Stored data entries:
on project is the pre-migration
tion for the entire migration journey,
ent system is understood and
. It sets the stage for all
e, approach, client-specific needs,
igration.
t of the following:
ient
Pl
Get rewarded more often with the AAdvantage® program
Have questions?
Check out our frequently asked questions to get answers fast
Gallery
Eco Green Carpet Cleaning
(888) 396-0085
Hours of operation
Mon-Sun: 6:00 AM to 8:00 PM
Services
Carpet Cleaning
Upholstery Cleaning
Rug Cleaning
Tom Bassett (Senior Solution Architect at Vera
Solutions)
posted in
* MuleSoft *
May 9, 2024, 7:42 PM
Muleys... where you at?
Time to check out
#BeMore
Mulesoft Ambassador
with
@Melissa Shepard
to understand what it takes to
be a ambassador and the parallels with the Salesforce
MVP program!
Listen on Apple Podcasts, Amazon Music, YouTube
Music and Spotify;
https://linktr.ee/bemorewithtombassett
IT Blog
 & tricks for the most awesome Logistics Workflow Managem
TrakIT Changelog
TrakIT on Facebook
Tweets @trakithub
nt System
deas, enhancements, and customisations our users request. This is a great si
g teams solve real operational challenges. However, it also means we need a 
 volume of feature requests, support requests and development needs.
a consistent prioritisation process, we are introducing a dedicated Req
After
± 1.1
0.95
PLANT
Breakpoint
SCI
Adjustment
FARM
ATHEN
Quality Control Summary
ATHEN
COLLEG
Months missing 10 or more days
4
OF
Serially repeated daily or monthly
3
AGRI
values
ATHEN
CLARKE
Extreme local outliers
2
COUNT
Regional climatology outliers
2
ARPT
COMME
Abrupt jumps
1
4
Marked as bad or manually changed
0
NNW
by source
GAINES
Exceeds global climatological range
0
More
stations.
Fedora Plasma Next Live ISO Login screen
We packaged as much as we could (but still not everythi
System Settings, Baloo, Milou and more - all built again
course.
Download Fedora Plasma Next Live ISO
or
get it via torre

ASSIGNED TASK: Write out every line of the listing above, changing nothing.

ANSWER FOR THIS EXERCISE:
on project is the pre-migration
tion for the entire migration journey,
ent system is understood and
. It sets the stage for all
e, approach, client-specific needs,
igration.
t of the following:
ient
Pl
Get rewarded more often with the AAdvantage® program
Have questions?
Check out our frequently asked questions to get answers fast
Gallery
Eco Green Carpet Cleaning
(888) 396-0085
Hours of operation
Mon-Sun: 6:00 AM to 8:00 PM
Services
Carpet Cleaning
Upholstery Cleaning
Rug Cleaning
Tom Bassett (Senior Solution Architect at Vera
Solutions)
posted in
* MuleSoft *
May 9, 2024, 7:42 PM
Muleys... where you at?
Time to check out
#BeMore
Mulesoft Ambassador
with
@Melissa Shepard
to understand what it takes to
be a ambassador and the parallels with the Salesforce
MVP program!
Listen on Apple Podcasts, Amazon Music, YouTube
Music and Spotify;
https://linktr.ee/bemorewithtombassett
IT Blog
 & tricks for the most awesome Logistics Workflow Managem
TrakIT Changelog
TrakIT on Facebook
Tweets @trakithub
nt System
deas, enhancements, and customisations our users request. This is a great si
g teams solve real operational challenges. However, it also means we need a 
 volume of feature requests, support requests and development needs.
a consistent prioritisation process, we are introducing a dedicated Req
After
± 1.1
0.95
PLANT
Breakpoint
SCI
Adjustment
FARM
ATHEN
Quality Control Summary
ATHEN
COLLEG
Months missing 10 or more days
4
OF
Serially repeated daily or monthly
3
AGRI
values
ATHEN
CLARKE
Extreme local outliers
2
COUNT
Regional climatology outliers
2
ARPT
COMME
Abrupt jumps
1
4
Marked as bad or manually changed
0
NNW
by source
GAINES
Exceeds global climatological range
0
More
stations.
Fedora Plasma Next Live ISO Login screen
We packaged as much as we could (but still not everythi
System Settings, Baloo, Milou and more - all built again
course.
Download Fedora Plasma Next Live ISO
or
get it via torre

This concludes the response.